Using the WLST Command interface on the WLS_ADMIN_HOST connect to the WebLogic Administration Server.

Syntax:

> $ORACLE_HOME/oracle_common/common/bin/wlst.sh 
> connect('$WLS_ADMIN_USER','$WLS_ADMIN_PASSWORD','t3://localhost:$WLS_ADMIN_PORT')

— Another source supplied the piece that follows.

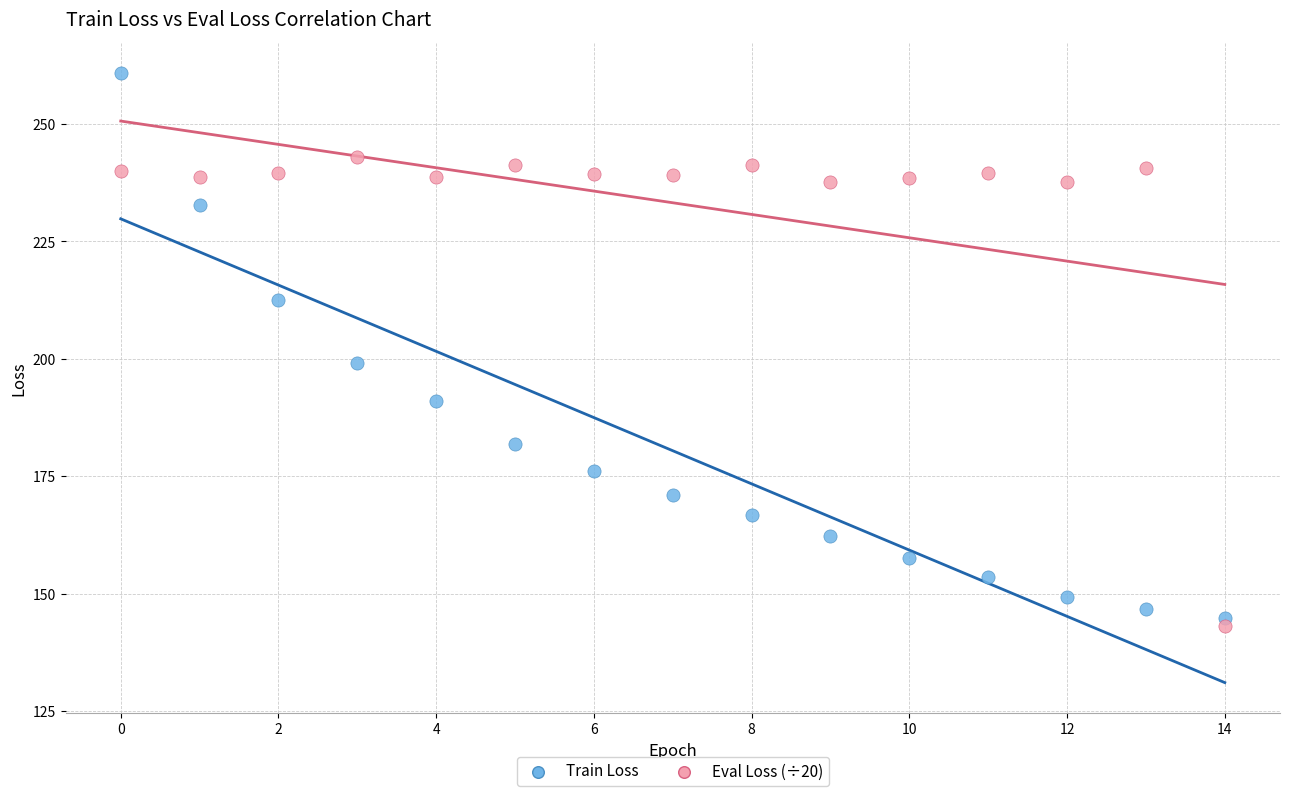

Which series contains the highest Y value?

Train Loss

Start instance otd_<config name>_$OTD_MACHINE_N using WLST command.

Syntax:

> start('otd_<config name>_$OTD_MACHINE_1', 'SystemComponent')
> state('otd_<config name>_$OTD_MACHINE_1')
Current state of "otd_<config name>_$OTD_MACHINE_1" : RUNNING
> start('otd_<config name>_$OTD_MACHINE_2', 'SystemComponent')
> state('otd_<config name>_$OTD_MACHINE_2')
Current state of "otd_<config name>_$OTD_MACHINE_2" : RUNNING

Example:

> start('otd_ha_example.com', 'SystemComponent')
> state('otd_ha_example.com')
Current state of "otd_ha_example.com" : RUNNING
> start('otd_ha_example.com', 'SystemComponent')
> state('otd_ha_example.com')
Current state of "otd_ha_example.com" : RUNNING

Start failover on both OTD_HOST_1 and OTD_HOST_2. Run otd_startFailover with Superuser privileges since the failover daemon needs to be started as root.

On OTD_HOST_1, run the following:

sudo $ORACLE_HOME/oracle_common/common/bin/wlst.sh
> props={'domain-home': $DOMAIN_HOME, 'instance': otd_ha_$OTD_MACHINE_1, 'log-verbose': 'true'}
> otd_startFailover(props)

On OTD_HOST_2, run the following:

sudo $ORACLE_HOME/oracle_common/common/bin/wlst.sh
> props={'domain-home': $DOMAIN_HOME, 'instance': otd_ha_$OTD_MACHINE_2, 'log-verbose': 'true'}
> otd_startFailover(props)

For example:

sudo $ORACLE_HOME/oracle_common/common/bin/wlst.sh

Initializing WebLogic Scripting Tool (WLST) ...

Welcome to WebLogic Server Administration Scripting Shell

Type help() for help on available commands

wls:/offline> props = {'domain-home': '$ORACLE_HOME/user_projects/domains/base_domain', 'instance': 'otd_ha_example.com', 'log-verbose': 'true'}
wls:/offline> otd_startFailover(props)

OTD-67856 Failover has been started successfully.